A 79-year-old former UBS account holder and US citizen, Mary Estelle Curran, has been hit with a massive $21m fine after she pled guilty to two counts of tax perjury and Report of foreign bank and financial accounts (FBAR) violation in a Florida Court.
According to the Justice Department and Internal Revenue Service, Curran agreed to waive indictment and plead guilty to two counts of tax fraud.
According to court documents, the US District Court for the Southern District of Florida ruled Curran had failed to report $667,716 over the period 2001-2008 on her undeclared offshore accounts with UBS which exceeded $43m in 2007.
Curran agreed to pay a FBAR penalty of $21,666,929, which represents 50% of the year-end balances of the undeclared accounts for the year 2007.
US authorities tax loss of $667,716
Curran’s first sentencing comes after UBS was fined $780m in February 2009 and forced to hand over the names of 4,450 suspected US tax dodgers who held up to $18bn undeclared financial accounts at UBS.
If compared to the fee the bank Wegelin & Co was ordered to pay ($57.8m) Curran’s individual penalty represents nearly 40% of the fee a New York Court ordered the oldest Swiss private bank to pay on 3 January, after it pleaded guilty of helping US citizens evade tax.
Facing six year prison sentence
In media reports, one of Curran’s lawyers Nathan Hochman said she accepted full responsibility for her actions, but there are a significant number of mitigating circumstances in the case.
Curran faces a potential maximum prison term of six years, with advisory Federal Sentencing Guidelines and Policy Statements (or case law) indicating guidelines ranging from 30 to 37 months.
A sentencing date has not been set.
2001-2007: Swiss and Lichtenstein accounts at UBS AG
In 2000, Curran (who lives in a $9.6m property in Palm Beach), inherited her late husband’s undeclared foreign financial account at UBS AG in the name of Flognet Foundation, a nominee Lichtenstein foundation that her husband had created.
The Floridian, who is a neighbour of Ruth Madoff, Bernard Madoff’s wife, also became the beneficial owner of another UBS account in 2007, in the name of Norega Investment, a nominee Panamanian corporation which was created the same year, according to court documents.
In June 2008, the fiduciaries managing Curran’s account at UBS closed those accounts and transferred the assets to a new account opened in the name of Norega Investment in an unnamed Lichtenstein bank, according to court documents.
Income tax filed, but not for Swiss accounts
Having foreign financial accounts required Curran to file a US Individual Income Tax Return (IITR) to report her worldwide income.
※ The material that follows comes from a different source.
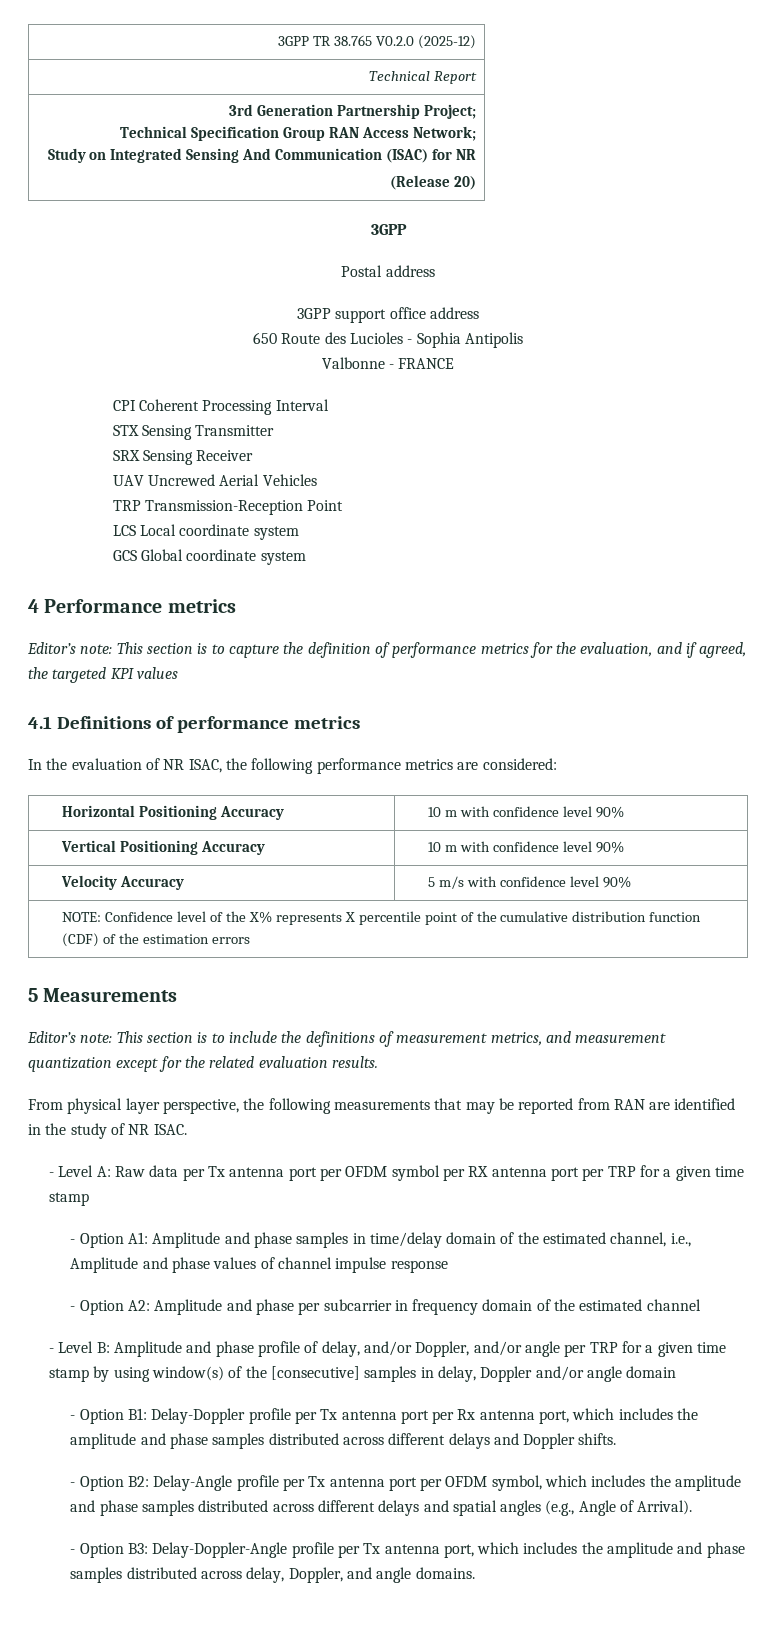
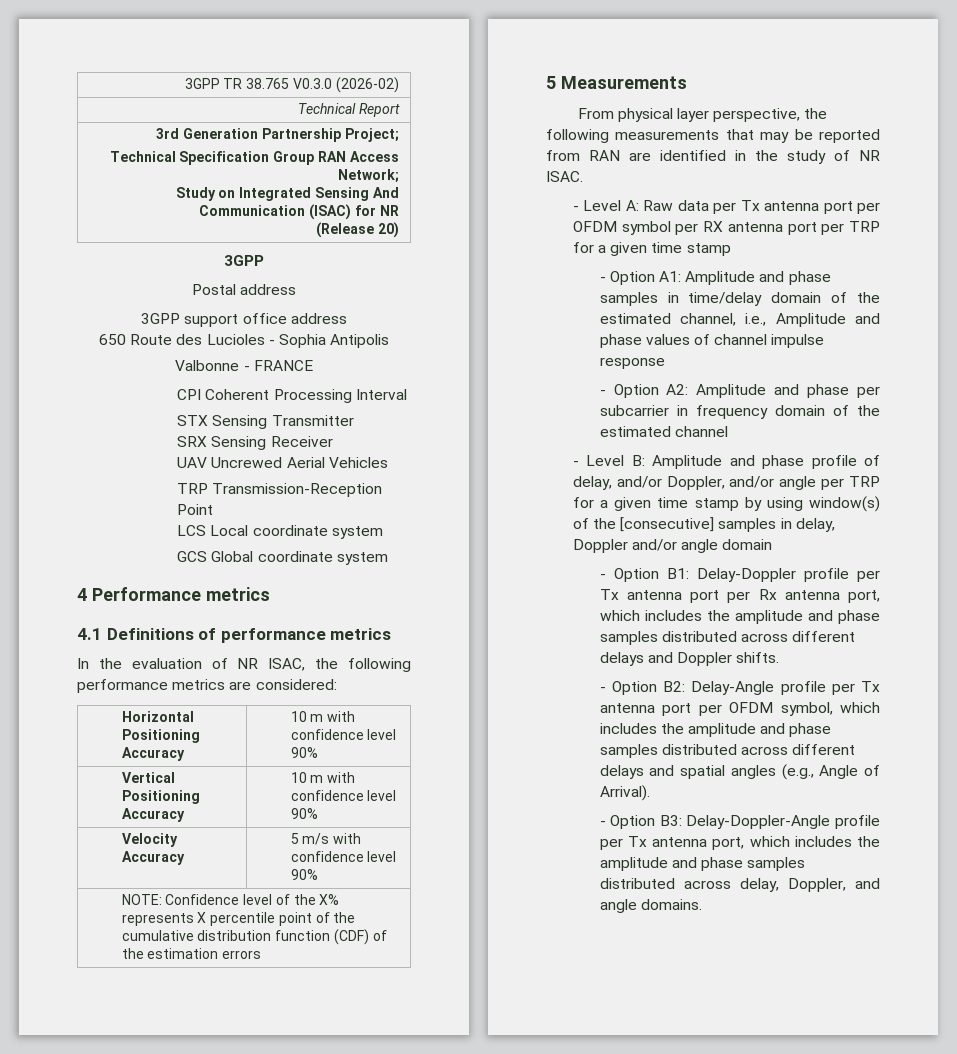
[375,35,476,49] V0.2.0 (2025-12) -> [292,77,399,93] V0.3.0 (2026-02)
[27,642,747,658] [28,667,178,683] // Editor’s note: This section is to capture the definition of performance metrics for the evaluation, and if agreed, the targeted KPI values -> (270, 594) none
[27,1031,667,1047] [28,1056,378,1072] // Editor’s note: This section is to include the definitions of measurement metrics, and measurement quantization except for the related evaluation results. -> (687, 82) none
She was also supposed to declare any foreign based financial accounts at UBS in Switzerland in which she had a financial interest or signature authority over that contained assets in excess of $10,000.
According to documents relating to the guilty plea, Curran had filed US IITR through 2001 to 2007, but "wilfully failed to report on those tax returns any income earned on the accounts that she held at UBS in Switzerland.
She also failed to "disclose that she had an interest in or signature or other authority over a financial account in a foreign country."
Curran is made an example of
According to Assistant Attorney General Kathryn Keneally, Curran was being made an example of.
She said, "U.S. taxpayers who fail to come forward in the voluntary disclosure program risk prosecution and substantial fines, as this case demonstrates."
"The Justice Department continues to pursue those who hide income and assets from the IRS through the use of nominee businesses and offshore bank accounts," Keneally added.